Labour leader Sir Keir Starmer's current chief of staff, Morgan McSweeney, worked for the company for two years around a decade ago.
Left-wing members of the National Executive Committee (NEC), the party's ruling body, are wary of Mr Evans. "He wants to crush the Left," one source said.
And Matt Wrack, the leader of the FBU - whose union is on the shortlisting panel - has publicly warned against appointing Mr Evans, denouncing him as an extremely divisive figure
The Bakers' Union President, Ian Hodson, has accused Mr Evans of being contemptuous of trade unions. His union is represented on the NEC.

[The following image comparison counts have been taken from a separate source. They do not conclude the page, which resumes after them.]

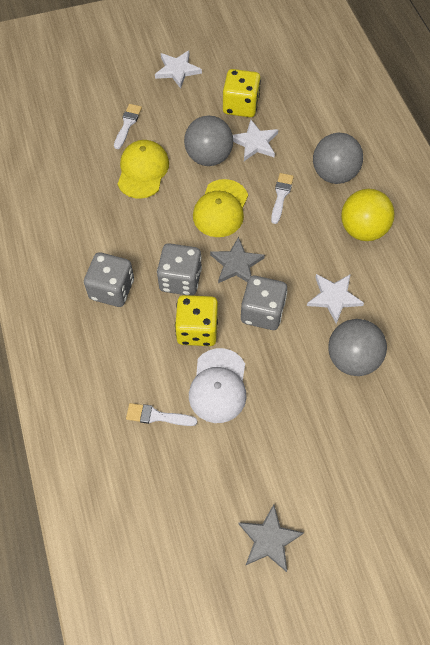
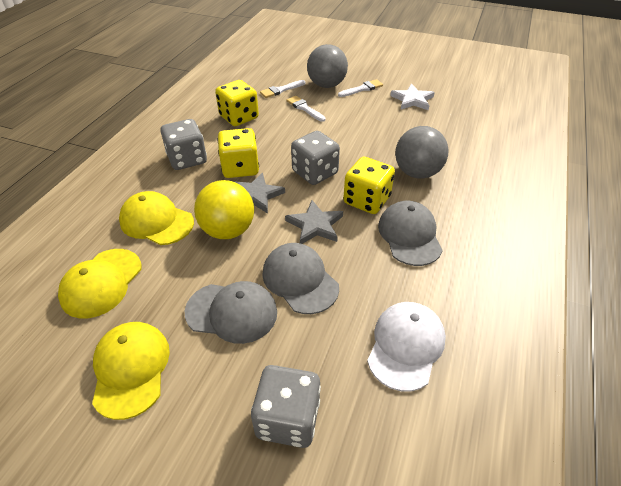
grey ball: 3 -> 2
grey cap: 0 -> 3
white star: 3 -> 1
yellow cap: 2 -> 3
yellow dice: 2 -> 3

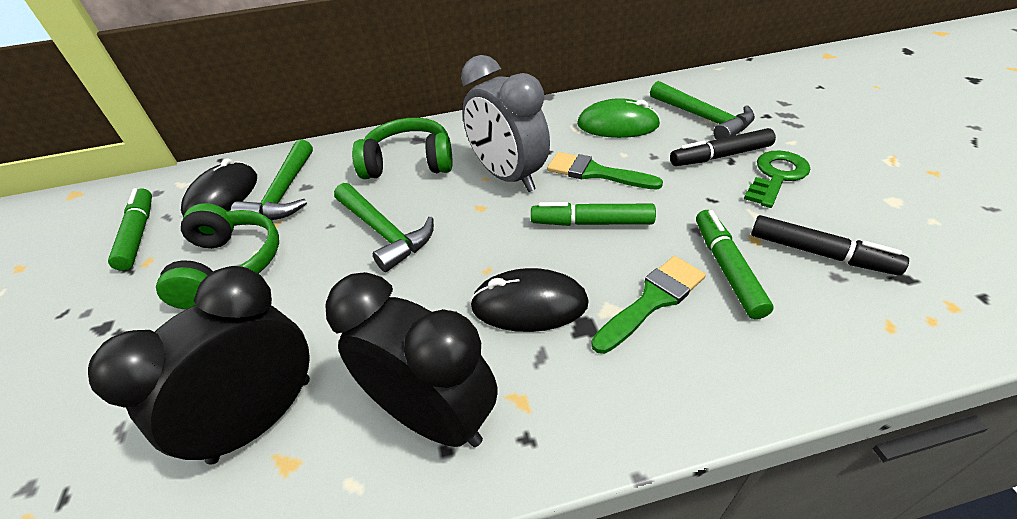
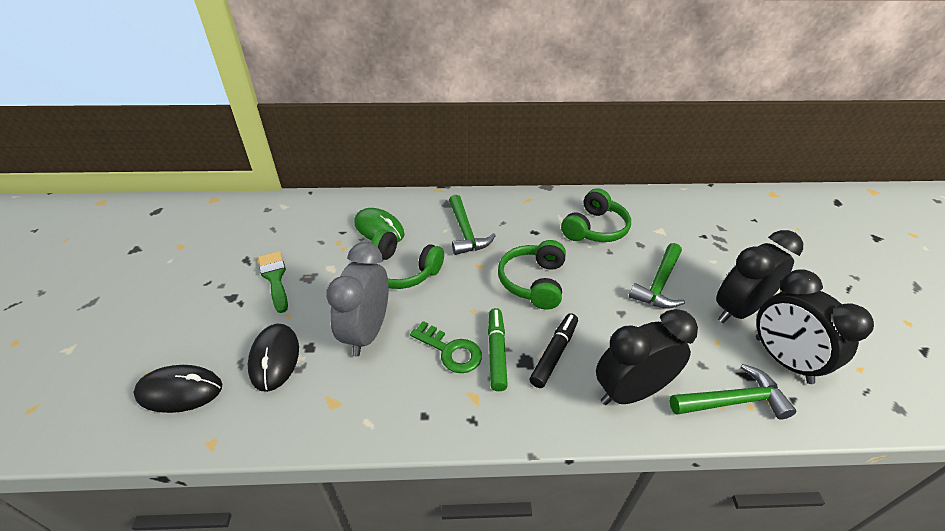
black clock: 2 -> 3
black marker: 2 -> 1
green brush: 2 -> 1
green headphones: 2 -> 3
green marker: 3 -> 1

And the Left potentially have a way of blocking Mr Evans.
Sympathy for leadership
The next general secretary will be appointed by the full NEC, on which Keir Starmer has a slim majority of around three.
But the shortlisting is carried out not by the whole committee, but by an inner group of NEC officers that is dominated by the Left.

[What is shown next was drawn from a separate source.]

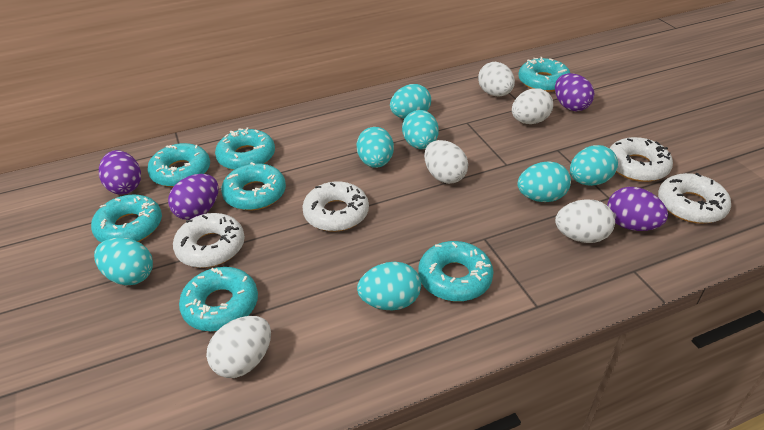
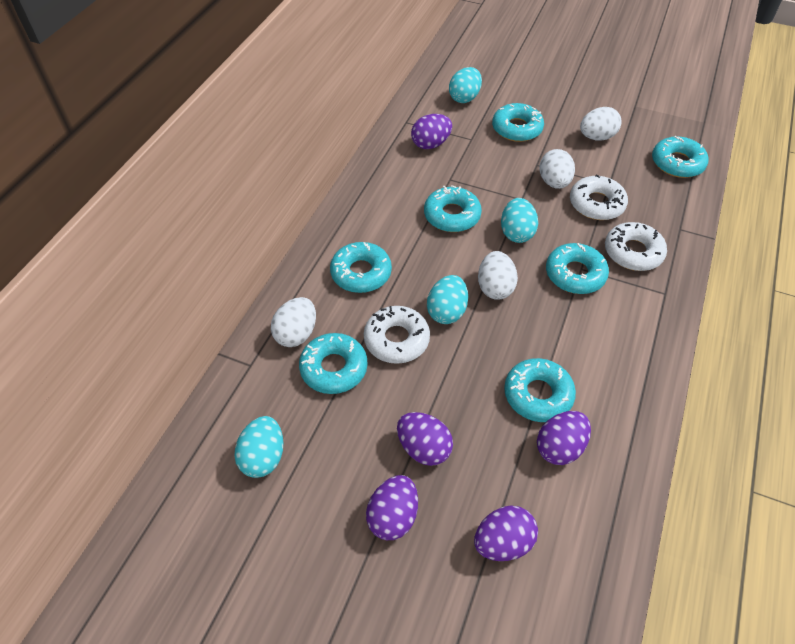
purple egg: 4 -> 5
turquoise egg: 7 -> 4
white donut: 4 -> 3
white egg: 5 -> 4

So Starmer supporters are concerned that their preferred candidate might not be shortlisted on Thursday.
At this week's meeting of the full NEC, they tried to pre-empt this by expanding the shortlisting panel to include members more sympathetic to the leadership.
In the end, Birmingham Ladywood MP Shabana Mahmood was added - but the Left still has a majority on the shortlisting panel.
So there was an attempt to get a further insurance policy.
Pro-leadership members wanted the NEC to have power to "ratify" - but in effect reject - the shortlist if they didn't like it. This was ruled out by the person chairing the NEC meeting.
Nuclear Option
So now, I am told, Starmer supporters are prepared to take the nuclear option - simply refusing to appoint a general secretary if they don't like the choices on offer.
The NEC would then either open up the whole process again - and take the power to do future shortlisting - or defer the appointment until further elections to the body strengthen Starmer's hand.
Of course, this would further advertise the party's internal divisions.
And it would probably mean no-one had been chosen for a crucial party role by the time the Equality and Human Rights Commission delivers its verdict on how Labour has handled anti-Semitism.
The equalities watchdog is expected to publish the result of that investigation in the coming weeks.
So this stand-off may yet be defused.
Conflict or Compromise
The full NEC is due to take the final decision next week. There are other candidates who might potentially be acceptable to the leadership.
So it is not necessarily the case that Thursday's shortlist will consist only of those applicants from the Corbyn era, such as the author of the 2017 manifesto Andrew Fisher.
But the big question is whether the left-wing shortlisters really will defy the new leadership by ruling out David Evans.
And whether, in turn, this would be enough for all of Starmer's supporters to act in unison to refuse to make an appointment next week - or to compromise on another choice instead.
A spokesman for the Labour leader would not be drawn on the process.
He described it as an "internal recruitment matter" and said the appointment of a new general secretary would "follow the rules of the party".